Thanks for reading the article and sharing your experience.
When I was in high school, Mr Drake, our geometry teacher had us build our own geometry book. We completed the required Euclidean geometry with several weeks left, so we went onto learn Lobachevskian geometry. We would get extra credit for solving the Pythagorean theorem in different ways. I later changed my classes around to have him as my teacher in advanced algebra. Because of how he taught me math and Mrs True, my 7th grade English teacher taught me to understand sentence structure and critical reading, I was able to translate an article written about getting evenly spaced bicycle gears on a 10 speed bike into a logarithmic formula to do that. Not that I can do that now, but that was cool.
In college when I took calculus, I was able to work word problems easily as I converted the description on English to the required math formulas.

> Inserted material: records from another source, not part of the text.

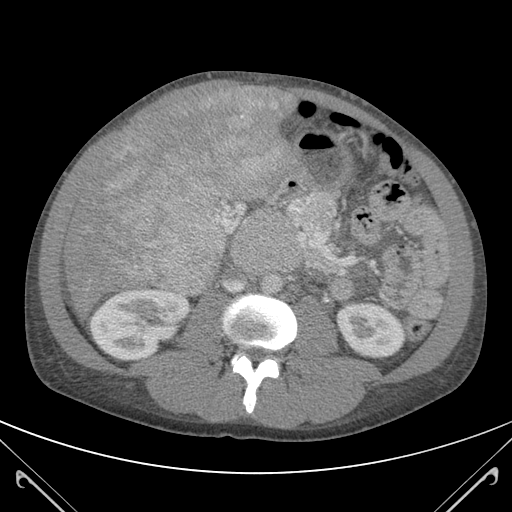
Contrast-enhanced abdominal CT (liver protocol), one axial slice; position 45 of 118 along the scan axis; 120 kVp; soft-tissue window (W 400 / L 40 HU); 3 mm slice thickness; 512 × 512 image matrix. Case-level facts recorded for this patient, not image findings: diagnosis: hepatocellular carcinoma (patient treated with transarterial chemoembolisation; whether this scan precedes or follows treatment is not stated here); TNM stage (as recorded): Stage-IIIB; Child-Pugh class: A; tumour nodularity: uninodular.
Outlined on this slice (semi-automatically segmented with operator editing):
- abdominal aorta: bounding box [x1, y1, x2, y2] px = [263, 274, 282, 296]
- liver parenchyma outside the tumour (the mass and vessels are separate outlines, so this box may not span the whole liver): [64, 87, 287, 312]
- mass: [94, 87, 293, 292]
- portal vein: [273, 167, 275, 169]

It was later that I realized I was able to do this because I had been taught math and English by some amazing teachers.
When I applied to nursing school they told me that “I would have to do math”. I told them that I had taken calculus 10 years prior and should I review anything in particular. They seemed amazed that not only had I taken calculus, but that I had actually enjoyed math. I didn’t tell them that I had to teach the nurses who were my paramedic instructors years before how to do simple dose equations during our pharmacology lessons.
Yet, when my kids were in grade school, I couldn’t for the life of me figure out what the hell they were teaching in math. They would send my kids home with assignment sheets and no book. When I asked what they were trying to teach and how did they want it done, since there was no book to reference from, they would say that they had explained it in class and my child would have to tell me. And that is why we have such dismal results in the world of math.
Let’s get back to Euclid, Pythagoras, Lobachevsky, and the other great mathematical minds and teach how they taught and thought. My generation did well by it.
The language and creativity of math are so lost in education. I’m glad that you were able to have a teacher who taught you the fundamental pillars of mathematics and gave you not only a deep understanding of the topic but also an appreciation of it.